PROBLEM REQUIREMENTS ▸
Turn the lines of the material below into a numbered list, starting with the line that holds "table_header 學生證影本(正面) 、在校證明或畢業證書" and running through the end of the material, both ends included. Skip any blank lines.

MATERIAL ▸
▼

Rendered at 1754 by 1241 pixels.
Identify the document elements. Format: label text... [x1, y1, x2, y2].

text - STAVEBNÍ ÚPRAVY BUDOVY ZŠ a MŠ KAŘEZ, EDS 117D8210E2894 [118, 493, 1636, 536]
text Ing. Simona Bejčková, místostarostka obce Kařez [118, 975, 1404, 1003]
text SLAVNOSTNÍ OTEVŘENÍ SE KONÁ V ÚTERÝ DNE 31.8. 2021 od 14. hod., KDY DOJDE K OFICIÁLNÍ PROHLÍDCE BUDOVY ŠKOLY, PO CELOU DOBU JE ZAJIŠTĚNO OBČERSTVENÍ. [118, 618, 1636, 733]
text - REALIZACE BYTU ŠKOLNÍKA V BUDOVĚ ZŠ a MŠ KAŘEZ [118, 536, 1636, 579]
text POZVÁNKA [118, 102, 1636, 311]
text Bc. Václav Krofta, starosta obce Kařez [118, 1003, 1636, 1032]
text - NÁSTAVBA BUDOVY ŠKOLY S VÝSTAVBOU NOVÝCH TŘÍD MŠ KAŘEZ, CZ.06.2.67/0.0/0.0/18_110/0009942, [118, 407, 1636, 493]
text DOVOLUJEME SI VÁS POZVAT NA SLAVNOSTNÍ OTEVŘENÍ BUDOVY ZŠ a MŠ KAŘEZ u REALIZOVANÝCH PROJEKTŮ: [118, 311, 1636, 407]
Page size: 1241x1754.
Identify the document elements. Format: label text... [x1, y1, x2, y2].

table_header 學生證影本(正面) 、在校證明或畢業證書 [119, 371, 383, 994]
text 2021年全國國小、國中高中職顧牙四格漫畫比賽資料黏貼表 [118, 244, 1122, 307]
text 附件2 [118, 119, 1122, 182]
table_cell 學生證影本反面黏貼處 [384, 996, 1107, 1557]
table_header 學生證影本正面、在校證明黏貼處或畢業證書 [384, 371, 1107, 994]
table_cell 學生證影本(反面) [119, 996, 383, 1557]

▲

REPLY TO THE EXERCISE ▸
1. table_header 學生證影本(正面) 、在校證明或畢業證書 [119, 371, 383, 994]
2. text 2021年全國國小、國中高中職顧牙四格漫畫比賽資料黏貼表 [118, 244, 1122, 307]
3. text 附件2 [118, 119, 1122, 182]
4. table_cell 學生證影本反面黏貼處 [384, 996, 1107, 1557]
5. table_header 學生證影本正面、在校證明黏貼處或畢業證書 [384, 371, 1107, 994]
6. table_cell 學生證影本(反面) [119, 996, 383, 1557]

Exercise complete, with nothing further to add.